Je vous oublierai et si cela ne semble pas romantique, c’est parce que ce n’est pas le cas. C’est une simple fatalité, une vérité plus froide que la dernière nuit passée ensemble. Tu te souviens de cette nuit? Quand je me suis réveillé le matin et que je ne sentais rien de familier, c’est quand j’ai su que c’était fini pour de bon. Au moins, c’est ce qui m’est arrivé. Je remplis parfois les blancs parce que j’ai déjà commencé à oublier.
Je me souviens de la couleur de tes cheveux, mais pas de la couleur de ton rire. Je me souviens de votre nom, celui-là est facile; Je ne me souviens pas comment vos parents le disent dans leur langue maternelle (j’ai oublié celui-là à la seconde où vous me l’avez dit). Je me souviens que vous existez, que nous avons passé une partie de notre temps ensemble pour ce qui ressemble à un blip, à un éternuement, à un peu de rien. Mais j’oublie tout le reste, comme ce qui nous a rapprochés et ce qui nous a séparés. Et surtout tout ce qui s’est passé entre cela.
J’oublie ce que c’est que de t’embrasser et ce que c’est que de vouloir. J’oublie ce que cela fait de tenir votre main. Si nous l’avons jamais tenue, c’est comme si nous ne l’avions pas fait. J’oublie ce que c’est que de faire confiance à vous, de croire en vous, d’avoir besoin de vous. J’oublie ce que c’est que de penser que je n’oublierai jamais rien de tout ça. Pendant longtemps, j’ai pensé que je ne le ferais jamais. Vous et moi savons tous les deux que vous avez laissé des fantômes, mais ils semblent avoir trouvé quelqu’un de nouveau à hanter.
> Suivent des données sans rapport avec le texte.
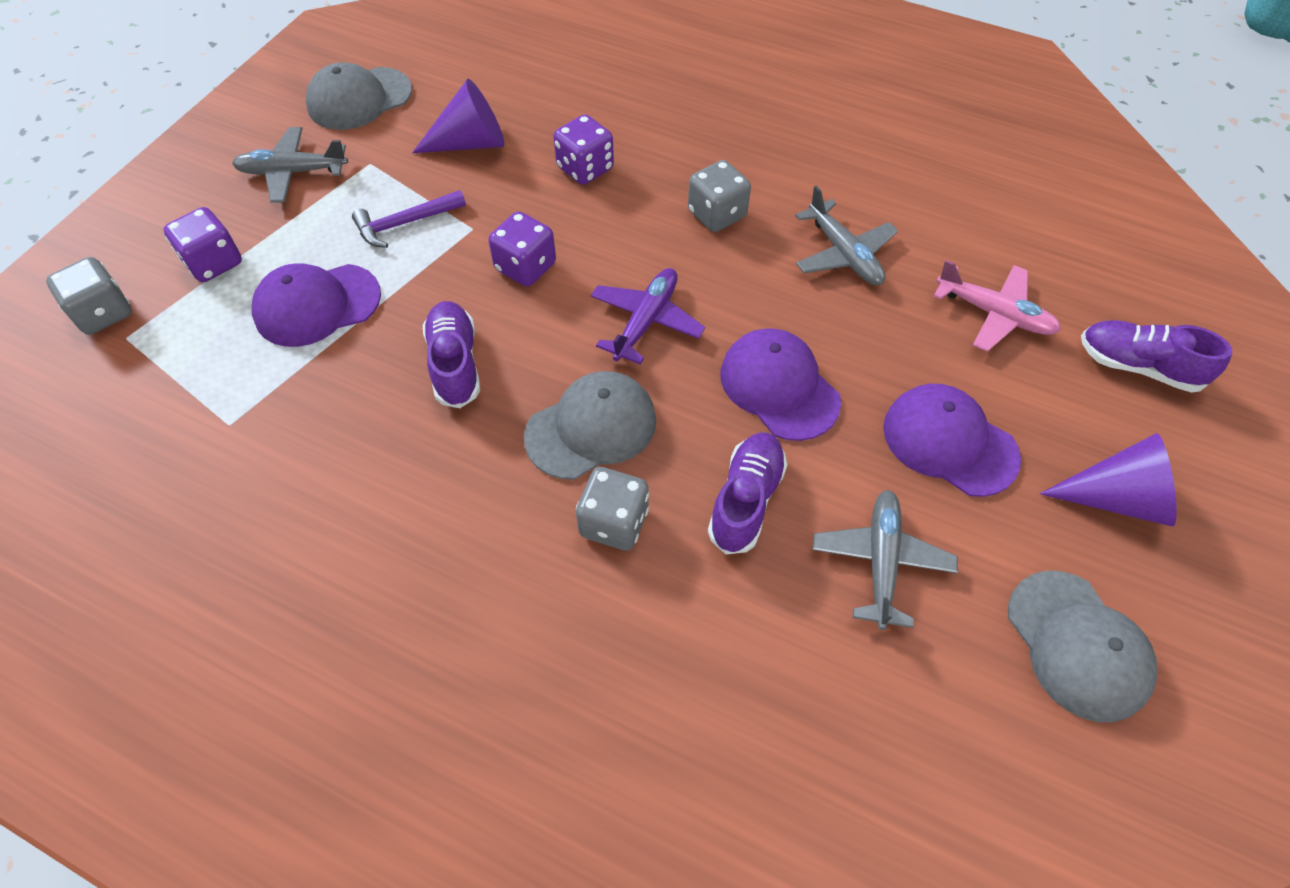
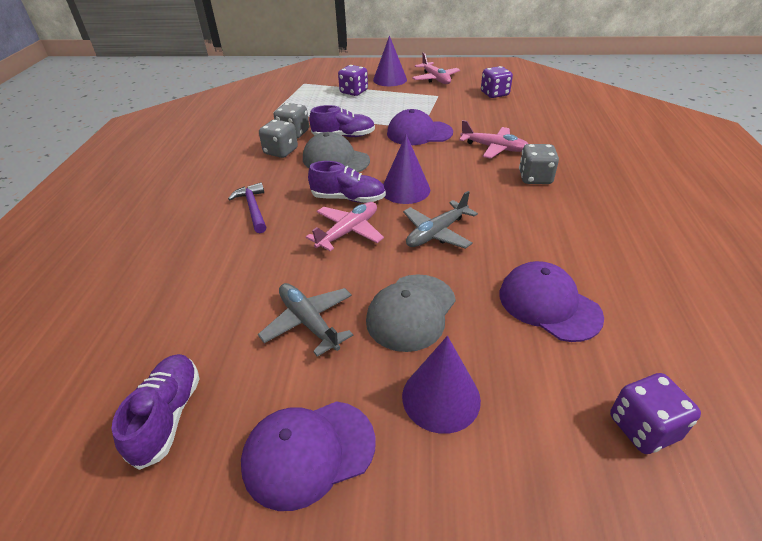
grey cap: 3 -> 2
grey plane: 3 -> 2
pink plane: 1 -> 3
purple cone: 2 -> 3
purple plane: 1 -> 0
C’est peut-être toi.
Les blagues à l’intérieur se sont déjà dissoutes en mots non ordonnés sans ligne de frappe. Les cadeaux ont été réduits à des objets dont la grâce salvatrice est leur valeur monétaire, aucune signification et toute fonction. Il y a des photos, quelque part, mais je ne suis plus la personne qui y est posée et quiconque est assis à côté de moi, tout habillé dans votre costume et portant votre masque, eh bien, ce n’est pas vous non plus. Mais que sais-je de qui tu es? J’oublie cette partie, si je l’ai jamais su pour commencer.
Je ne vous oublierai pas comme je n’oublierai pas le blizzard de 96 ou la peine de me faire enlever une dent de sagesse. Comme quelque chose qui m’est arrivé une fois et qui m’a déplu et qui n’a plus aucune importance.
Mais je t’oublierai là où ça compte, comme dans les yeux et le matin et dans les moments qui ont été ressentis, regardés et goûtés beaucoup comme de l’amour. Je vais vous oublier à ces endroits parce que je l’ai déjà.